Proposta prevê prisão para mulheres que abortarem mesmo em casos de estupro, gerando indignação e debates acalorados
Na quinta-feira, 13 de junho, manifestantes ocuparam as ruas de diversas cidades do Brasil, incluindo São Paulo, Rio de Janeiro e Brasília, para protestar contra o Projeto de Lei 1904/24, que equipara o aborto a homicídio e prevê penas severas para mulheres que interromperem a gravidez. O texto, em tramitação na Câmara dos Deputados, estipula penas que variam de seis a 20 anos de prisão para quem realizar um aborto após 22 semanas de gestação, mesmo em casos de estupro.
Atualmente, a legislação brasileira permite a interrupção da gravidez em três situações: quando a gestação resulta de estupro, quando há risco de vida para a gestante e no caso de fetos anencefálicos. A lei vigente não estabelece um limite de tempo para a realização do procedimento nesses casos. As penalidades para o aborto ilegal variam de um a três anos de prisão para a gestante, e de um a quatro anos para terceiros que realizarem o procedimento com o consentimento da gestante. Quem realizar o aborto sem o consentimento pode enfrentar de três a dez anos de prisão.
O Projeto de Lei 1904/24, entretanto, propõe mudanças drásticas. A nova proposta estabelece que qualquer aborto realizado após 22 semanas de gestação será considerado homicídio, com penas significativamente mais severas do que as atualmente previstas, o que tem provocado um intenso debate sobre os direitos das mulheres e a proteção das vítimas de violência sexual.
Em São Paulo, milhares de manifestantes se reuniram na Avenida Paulista, em frente ao Museu de Arte de São Paulo (Masp), onde entoaram slogans como "Criança não é mãe", "Respeitem as mulheres" e "Fora Lira", referindo-se a Arthur Lira, presidente da Câmara dos Deputados. Os manifestantes argumentam que o projeto de lei ignora a realidade das vítimas de violência sexual, muitas das quais são menores de idade e demoram a ter seus casos identificados.
Dados do Fórum de Segurança Pública revelam que, em 2022, 74.930 pessoas foram estupradas no Brasil, sendo 61,4% dessas vítimas crianças com até 13 anos. Especialistas alertam que a aprovação do projeto pode forçar meninas e mulheres a levarem a termo gestações resultantes de estupro, o que seria uma violação dos direitos humanos e da dignidade das vítimas.
Rebeca Mendes, advogada e diretora-executiva do Projeto Vivas, uma entidade que apoia mulheres que precisam de acesso ao aborto legal, classificou o projeto como inconstitucional.
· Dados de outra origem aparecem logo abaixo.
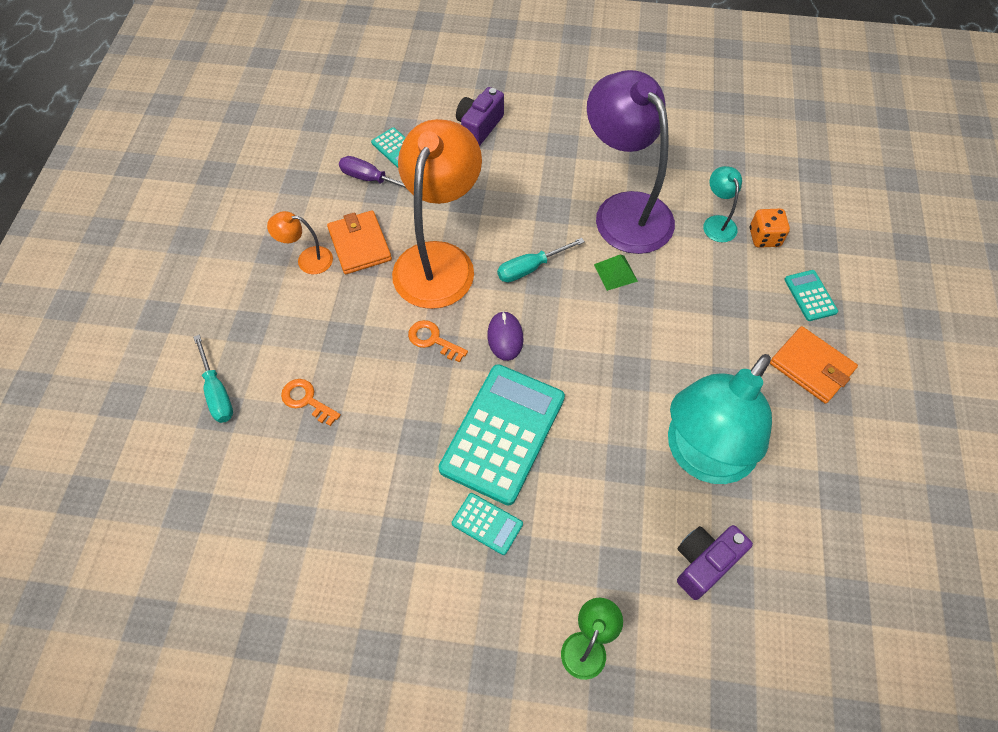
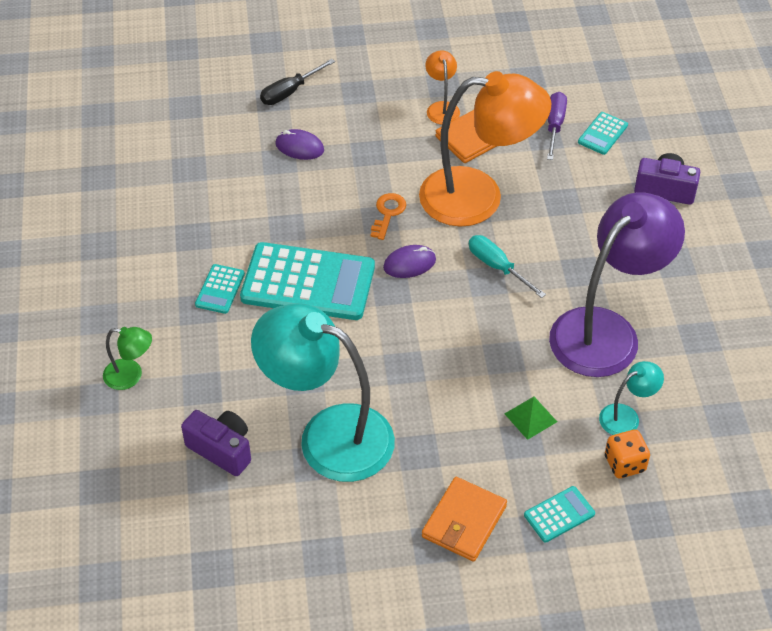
camera: 75 degrees right, 10 degrees down
(217, 392) = (289, 92): turquoise screwdriver -> black screwdriver
(306, 400) = (299, 147): orange key -> purple mouse
(615, 272) = (519, 336): green pyramid -> green pyramid (530, 417)

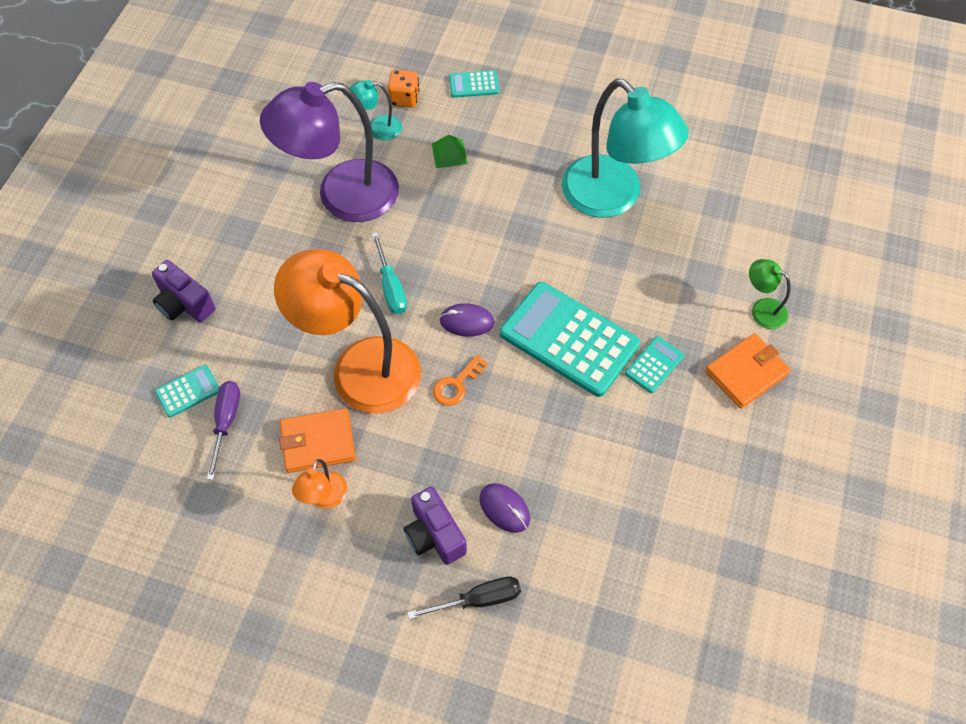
camera: 155 degrees left, 10 degrees up
(221, 449) = (703, 218): purple camera -> purple camera (434, 535)
(464, 521) = (543, 104): orange wallet -> orange wallet (746, 373)
(554, 125) = (226, 422): purple screwdriver -> purple screwdriver turned 150 degrees clockwise

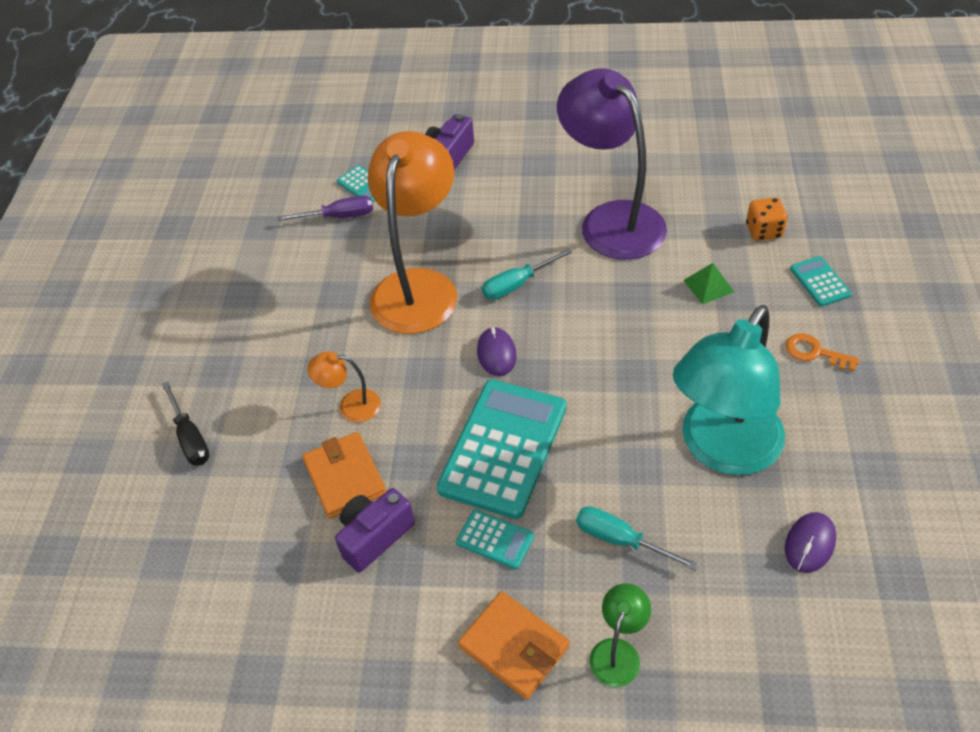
camera: 80 degrees right, 10 degrees down
(318, 442) = (332, 280): orange wallet -> orange wallet (345, 477)
(324, 498) = (278, 300): orange lamp -> orange lamp (351, 406)
(378, 128) = (711, 222): turquoise lamp -> none
(434, 535) = (252, 387): purple camera -> purple camera (375, 536)
(456, 384) = (419, 364): orange key -> orange key (815, 352)
(504, 509) = (288, 436): purple mouse -> purple mouse (809, 543)
(674, 283) = (620, 540): none -> turquoise screwdriver

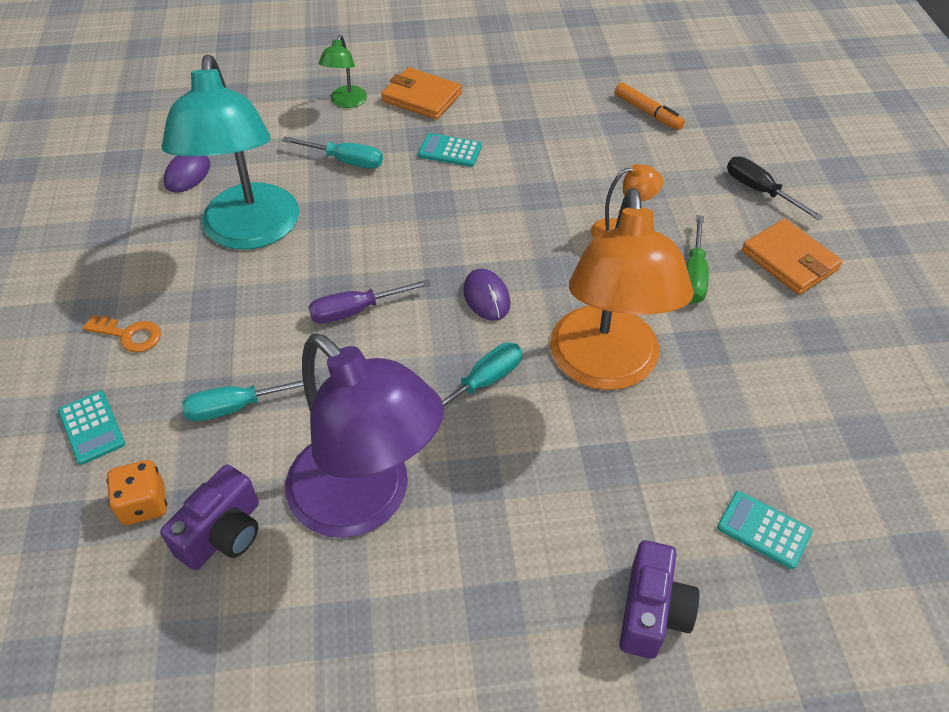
camera: 165 degrees right, 0 degrees up
(239, 573) = (648, 112): none -> orange marker
(308, 354) = (694, 275): none -> green screwdriver
(339, 216) = (767, 464): purple screwdriver -> purple screwdriver (356, 310)
(345, 477) = (596, 177): orange wallet -> orange wallet (789, 260)
(375, 536) = (550, 143): purple camera -> purple camera (223, 533)
(503, 448) = (458, 213): turquoise calculator -> none
(708, 286) = (237, 407): green pyramid -> turquoise screwdriver
(722, 450) = (250, 232): turquoise lamp -> turquoise lamp turned 150 degrees clockwise

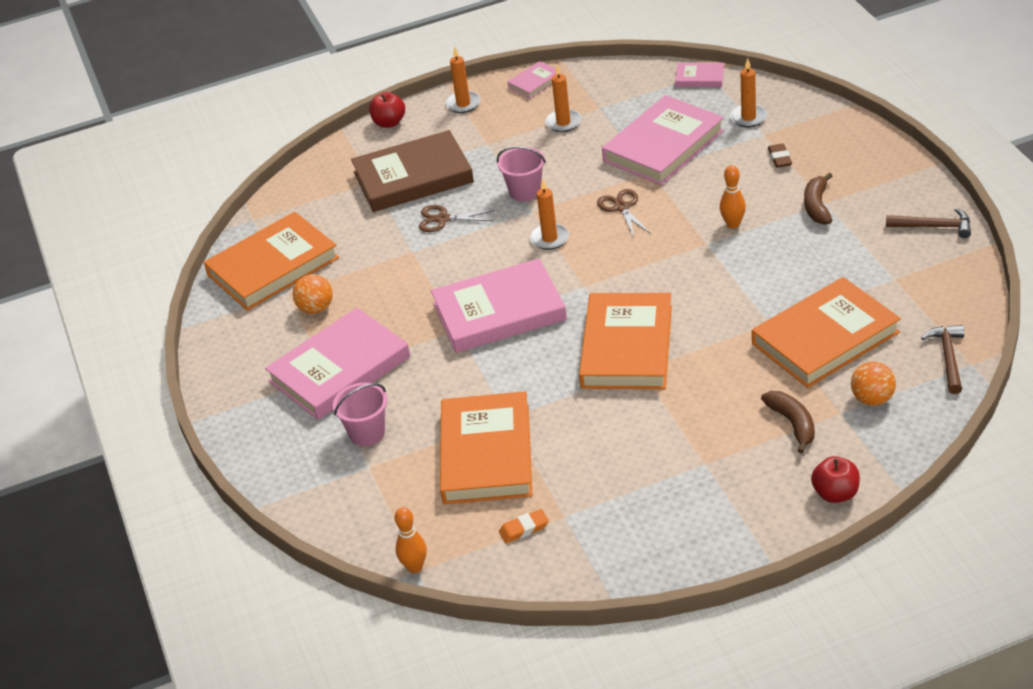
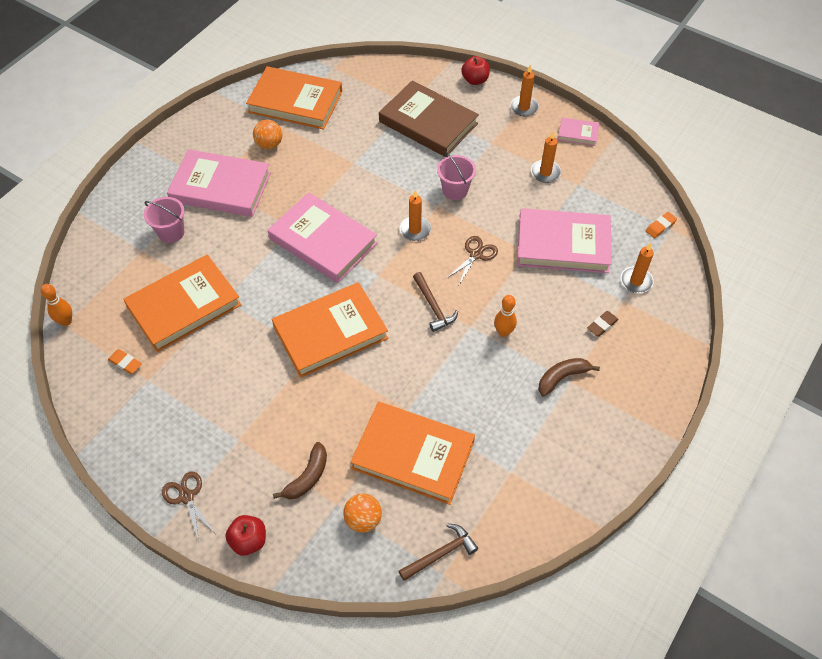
camera: 50 degrees right, 15 degrees up
(443, 219) = (396, 161): brown scissors -> brown scissors (186, 497)
(699, 78) = (660, 226): pink book -> orange eraser
(934, 226) = (593, 472): brown hammer -> brown hammer (433, 306)

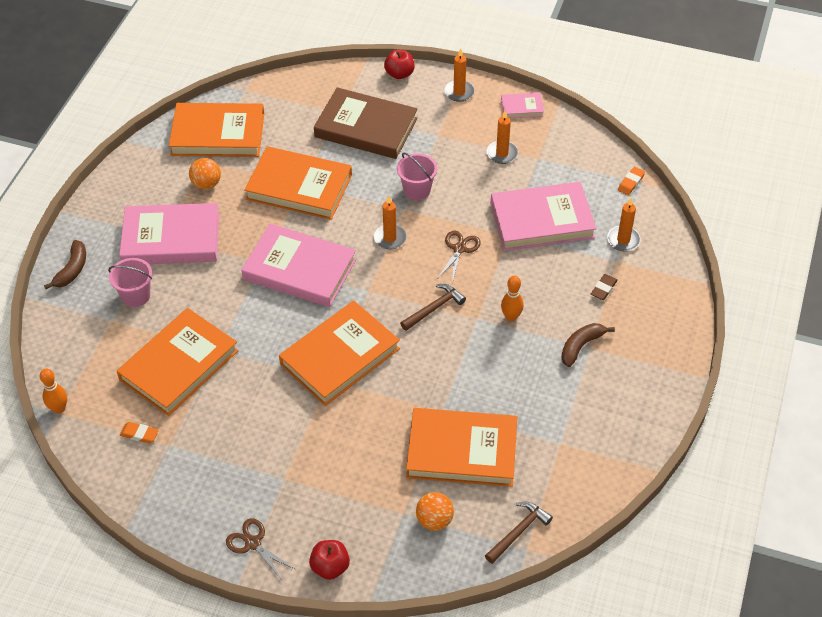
camera: 15 degrees left, 5 degrees down
(307, 477) = (366, 495): brown banana -> brown banana (72, 270)
(349, 164) = (299, 187): none -> orange book
(433, 306) = (434, 308): brown hammer -> brown hammer turned 90 degrees counterclockwise

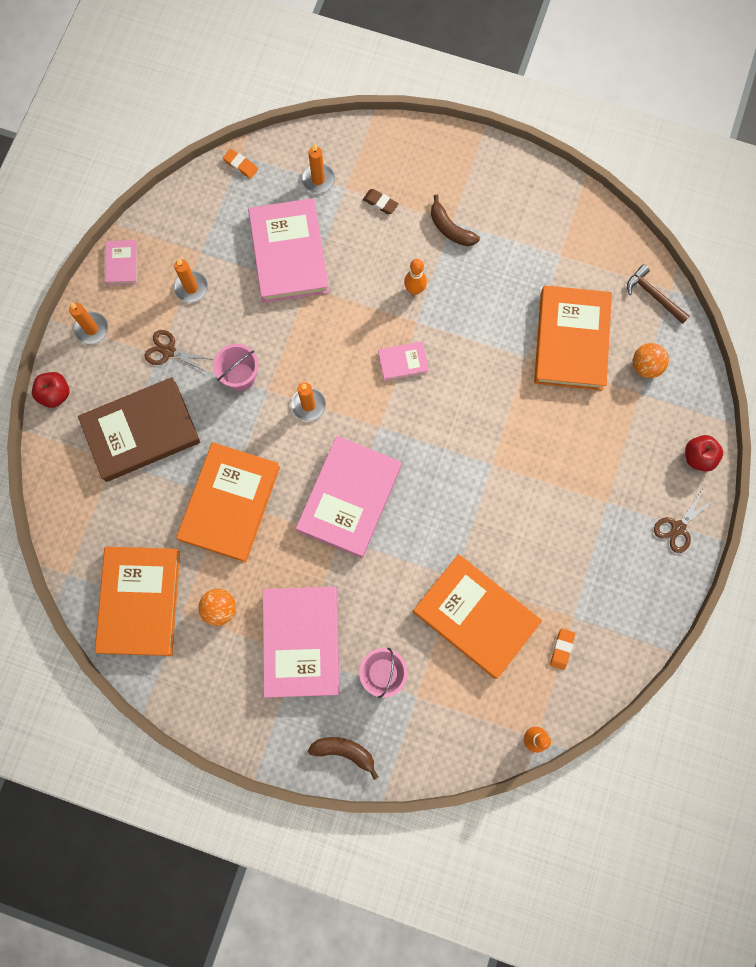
camera: 90 degrees left, 25 degrees up
(340, 356) = (463, 454): orange book -> none
(366, 128) = (141, 431): brown book -> brown book turned 45 degrees clockwise
(434, 308) = (403, 362): brown hammer -> pink book
(459, 249) = (325, 336): brown scissors -> brown scissors (169, 351)

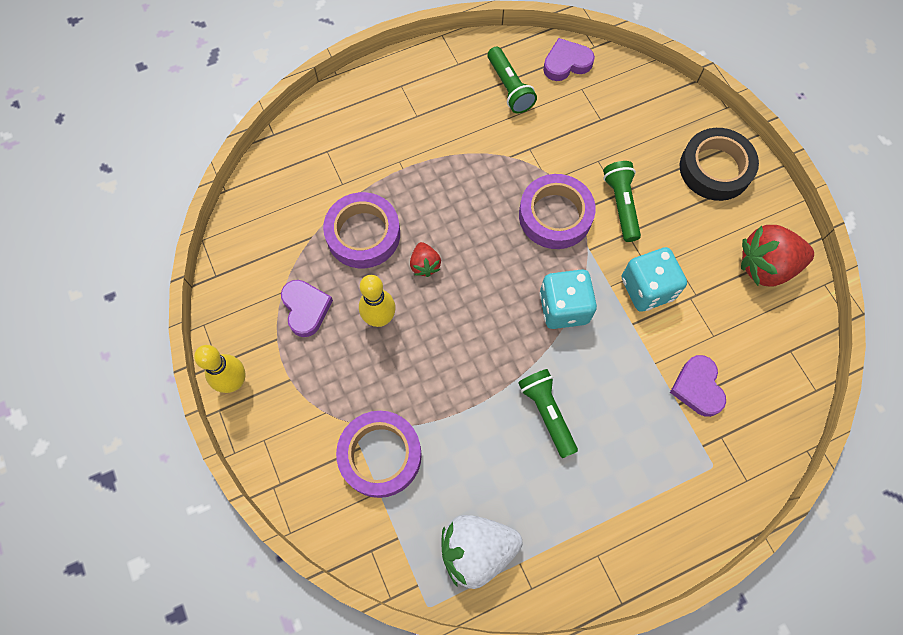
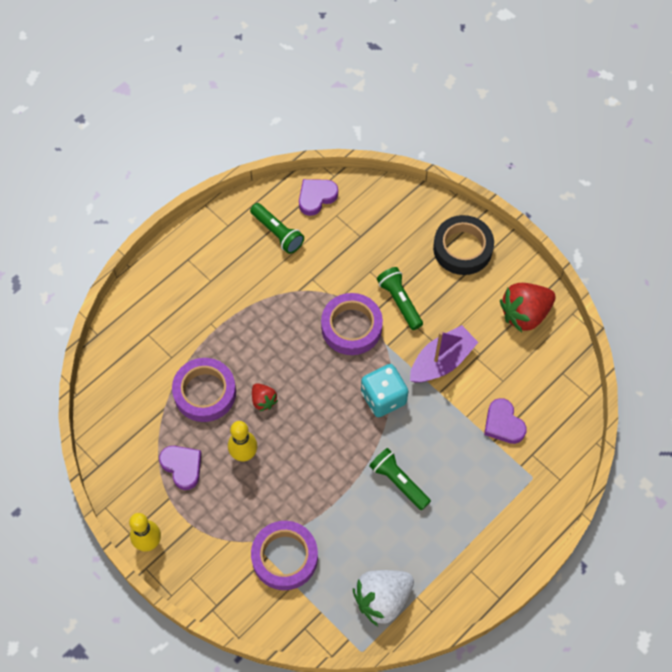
camera: 20 degrees left, 5 degrees down
(647, 288) = (441, 361): turquoise dice -> purple boat

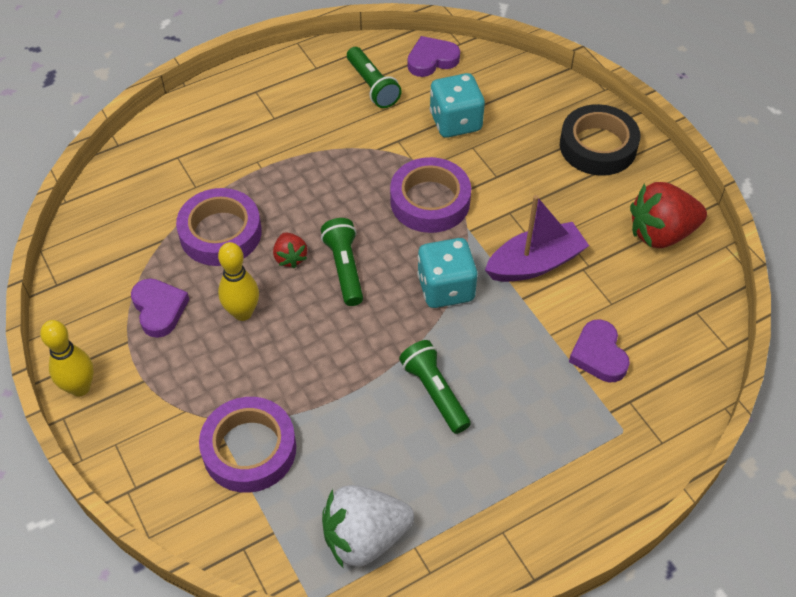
camera: 15 degrees right, 10 degrees down
(351, 251) = (455, 122): none -> turquoise dice
(400, 302) = (500, 186): green flashlight -> green flashlight (344, 268)

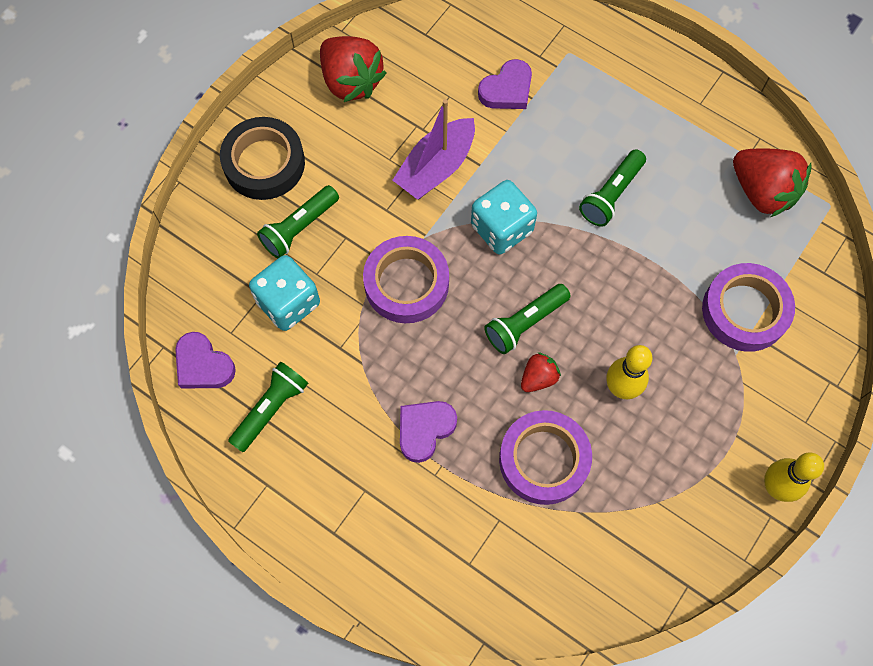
camera: 115 degrees left, 15 degrees up
(159, 309) = (659, 466): purple heart -> purple heart (425, 430)
(365, 537) = (762, 192): white strawberry -> red strawberry
(521, 149) = (299, 228): none -> green flashlight
(535, 263) = (436, 167): purple boat -> purple boat turned 90 degrees counterclockwise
Segundo ela, a proposta "coloca em risco milhões de meninas que serão obrigadas a serem mães dos filhos de seus estupradores e mulheres que serão obrigadas a levar uma gestação sendo vítimas de violência sexual".
A disparidade nas penas também foi alvo de críticas. Se aprovado, o projeto pode resultar em penas mais severas para mulheres que abortarem do que para os próprios estupradores. "Esse PL protege o estuprador, não a vítima. E isso diz muito sobre a nossa sociedade", destacou Mendes.
Entre os manifestantes estava Jennyffer Tupinambá, uma mulher indígena do povo Tupinambá de Olivença, que compartilhou sua experiência traumática de violência sexual na infância. "Olho isso hoje sabendo que nossos representantes iriam me forçar a ter um filho de um estuprador. Esse é um trauma que até hoje, aos 40 anos, tento superar. E não há superação. Como é que uma vítima, que está totalmente abalada e traumatizada, poderia ser mãe?", questionou.
A urgência na votação do projeto, aprovada na noite de 12 de junho, pela Câmara dos Deputados, gerou ainda mais indignação entre os manifestantes. A decisão permite que o texto seja votado diretamente no plenário, sem passar pelas comissões. Arthur Lira justificou a medida, afirmando que a urgência foi resultado de um acordo entre os líderes partidários.
Em paralelo, a questão do aborto tem sido discutida no Judiciário. Em maio deste ano, o ministro Alexandre de Moraes, do Supremo Tribunal Federal (STF), suspendeu uma resolução do Conselho Federal de Medicina (CFM) que proibia a utilização da assistolia fetal para interrupção de gravidez, um procedimento utilizado em abortos previstos em lei.
A controvérsia em torno do Projeto de Lei 1904/24 reflete as profundas divisões na sociedade brasileira sobre o tema do aborto. Enquanto manifestantes e ativistas lutam pela manutenção dos direitos reprodutivos e pela proteção das vítimas de violência sexual, a proposta de endurecimento das penas gera um debate intenso sobre moralidade, direitos humanos e políticas públicas. A decisão final sobre o projeto terá implicações significativas para a vida de milhares de mulheres e crianças no Brasil.